++++ PASSAGE PROVIDED

A military court in southern Myeik sentenced Aung Kyaw of the Democratic Voice of Burma (DVB) and Zaw Zaw, a freelance reporter for Mizzima, to two years in prison over their reporting of anti-junta protests, Mizzima and DVB said.

Aung Kyaw is the third DVB journalist imprisoned since the military’s Feb. 1 overthrow of Aung San Suu Kyi’s elected government, which caused nationwide outrage and daily protests, some of which were suppressed by troops using live ammunition.

Mizzima said Zaw Zaw was one of six of its staff arrested since the coup.

DVB and Mizzima are among several news outlets that have had licences revoked by the junta, which has restricted internet access and banned outside satellite broadcasts in an effort to stifle opposition to its rule.

A spokesman for the military council could not be reached for comment on Wednesday. The junta has said it respects the media but will not tolerate journalists who instigate unrest.

++++++++
++++ EXERCISE MATERIAL

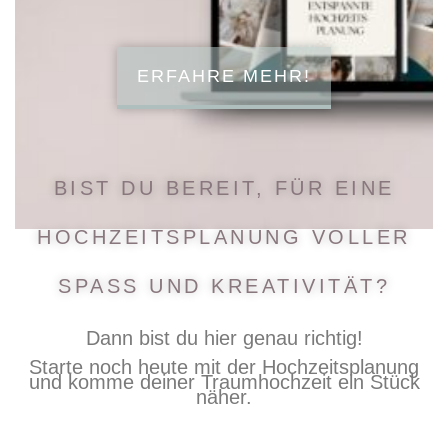
ERFAHRE MEHR!
BIST DU BEREIT, FÜR EINE
HOCHZEITSPLANUNG VOLLER
SPASS UND KREATIVITÄT?
Dann bist du hier genau richtig!
Starte noch heute mit der Hochzeitsplanung
und komme deiner Traumhochzeit ein Stück
näher.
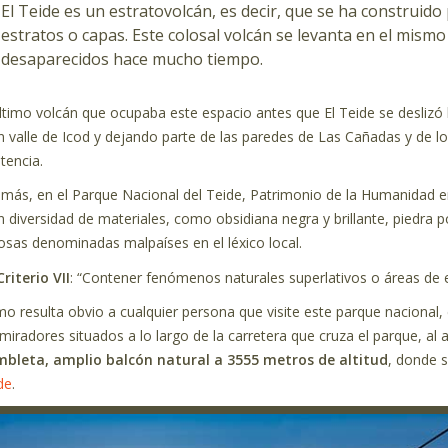
El Teide es un estratovolcán, es decir, que se ha construi
estratos o capas. Este colosal volcán se levanta en el mismo
desaparecidos hace mucho tiempo.
último volcán que ocupaba este espacio antes que El Teide se desliz
n valle de Icod y dejando parte de las paredes de Las Cañadas y de 
stencia.
más, en el Parque Nacional del Teide, Patrimonio de la Humanidad e
n diversidad de materiales, como obsidiana negra y brillante, piedra 
osas denominadas malpaíses en el léxico local.
Criterio VII
: “Contener fenómenos naturales superlativos o áreas de e
o resulta obvio a cualquier persona que visite este parque nacional
 miradores situados a lo largo de la carretera que cruza el parque, a
bleta, amplio balcón natural a 3555 metros de altitud
, donde s
de
.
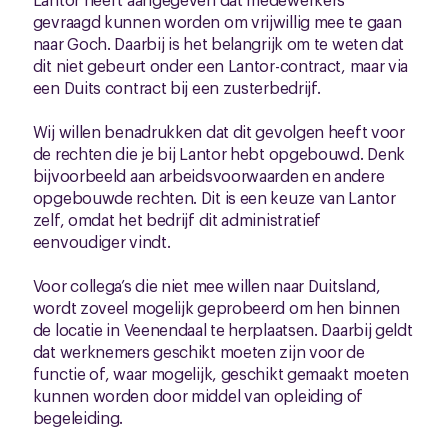
gevraagd kunnen worden om vrijwillig mee te gaan
naar Goch. Daarbij is het belangrijk om te weten dat
dit niet gebeurt onder een Lantor-contract, maar via
een Duits contract bij een zusterbedrijf.
Wij willen benadrukken dat dit gevolgen heeft voor
de rechten die je bij Lantor hebt opgebouwd. Denk
bijvoorbeeld aan arbeidsvoorwaarden en andere
opgebouwde rechten. Dit is een keuze van Lantor
zelf, omdat het bedrijf dit administratief
eenvoudiger vindt.
Voor collega’s die niet mee willen naar Duitsland,
wordt zoveel mogelijk geprobeerd om hen binnen
de locatie in Veenendaal te herplaatsen. Daarbij geldt
dat werknemers geschikt moeten zijn voor de
functie of, waar mogelijk, geschikt gemaakt moeten
kunnen worden door middel van opleiding of
begeleiding.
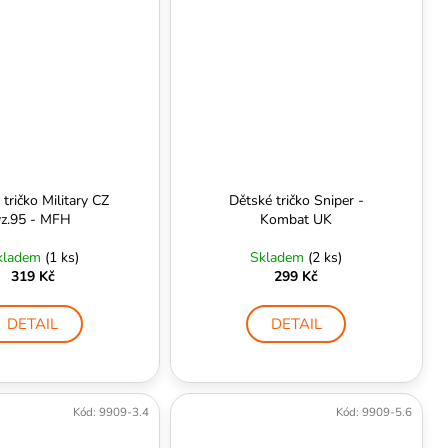
tričko Military CZ
Dětské tričko Sniper -
vz.95 - MFH
Kombat UK
kladem
(1 ks)
Skladem
(2 ks)
319 Kč
299 Kč
DETAIL
DETAIL
Kód:
9909-3.4
Kód:
9909-5.6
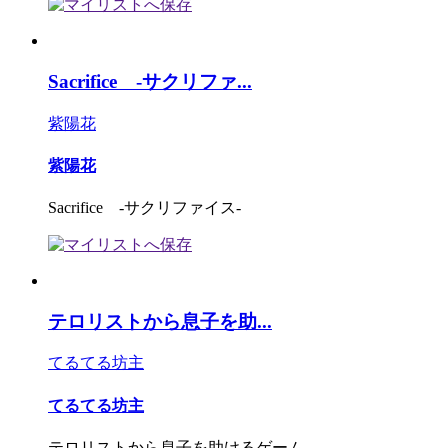
Sacrifice -サクリファ...
紫陽花
紫陽花
Sacrifice -サクリファイス-
テロリストから息子を助...
てるてる坊主
てるてる坊主
テロリストから息子を助けるゲーム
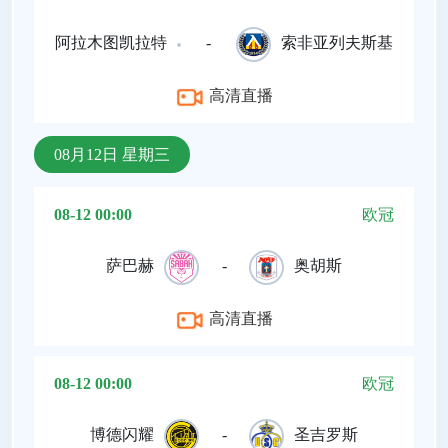
阿拉木图凯拉特
-
索非亚列夫斯基
高清直播
08月12日 星期三
08-12 00:00
欧冠
萨巴赫
-
奥胡斯
高清直播
08-12 00:00
欧冠
博德闪耀
-
圣吉罗斯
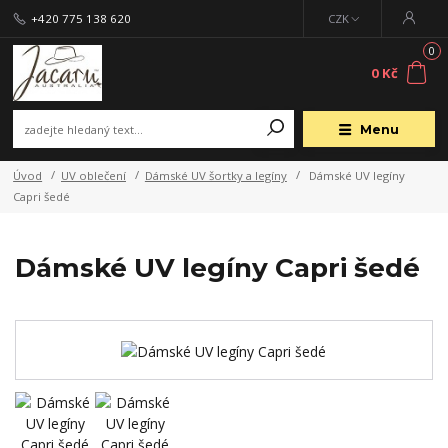
+420 775 138 620
CZK
0
0 Kč
Menu
Úvod
UV oblečení
Dámské UV šortky a legíny
Dámské UV legíny
Capri šedé
Dámské UV legíny Capri šedé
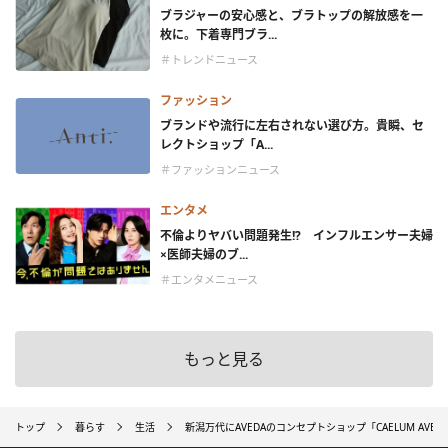
ブラジャーの安心感と、ブラトップの解放感を一
枚に。下着専門ブラ...
＃トレンドニュース
ファッション
ブランドや流行に左右されない選び方。貴瞬、セ
レクトショップ「A...
＃ファッションニュース
エンタメ
不倫よりヤバい問題発生!? インフルエンサー夫婦
×医師夫婦のブ...
＃エンタメニュース
もっと見る
トップ
暮らす
生活
新潟万代にAVEDAのコンセプトショップ「CAELUM AVEDA 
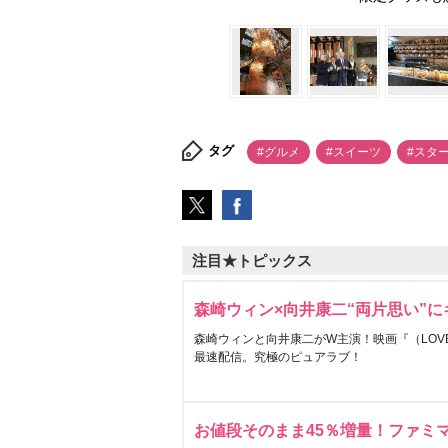
タグ
#グルメ
#スイーツ
#スタ
注目★トピックス
森崎ウィン×向井康二“両片思い”
森崎ウィンと向井康二がW主演！映画『（LOVE S
最速配信。究極のピュアラブ！
お値段そのまま45％増量！ファミ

++++++++

#### [TASKS TO PERFORM]
**a)** In the passage on the jailed journalists, what prison sentence did the military court give Aung Kyaw and Zaw Zaw?
**b)** Transcribe the rows starting with the line containing "Sacrifice -サクリファ..." and continuing through the line containing "Dámské UV legíny Capri šedé", omitting the pictures.
The passage on the jailed journalists and the rows are unrelated material.

#### [OUTPUTS BY TASK]
**a)** Two years in prison.

**b)**
Sacrifice -サクリファ...
紫陽花
紫陽花
Sacrifice -サクリファイス-
テロリストから息子を助...
てるてる坊主
てるてる坊主
テロリストから息子を助けるゲーム
阿拉木图凯拉特
-
索非亚列夫斯基
高清直播
08月12日 星期三
08-12 00:00
欧冠
萨巴赫
-
奥胡斯
高清直播
08-12 00:00
欧冠
博德闪耀
-
圣吉罗斯
+420 775 138 620
CZK
0
0 Kč
Menu
Úvod
UV oblečení
Dámské UV šortky a legíny
Dámské UV legíny
Capri šedé
Dámské UV legíny Capri šedé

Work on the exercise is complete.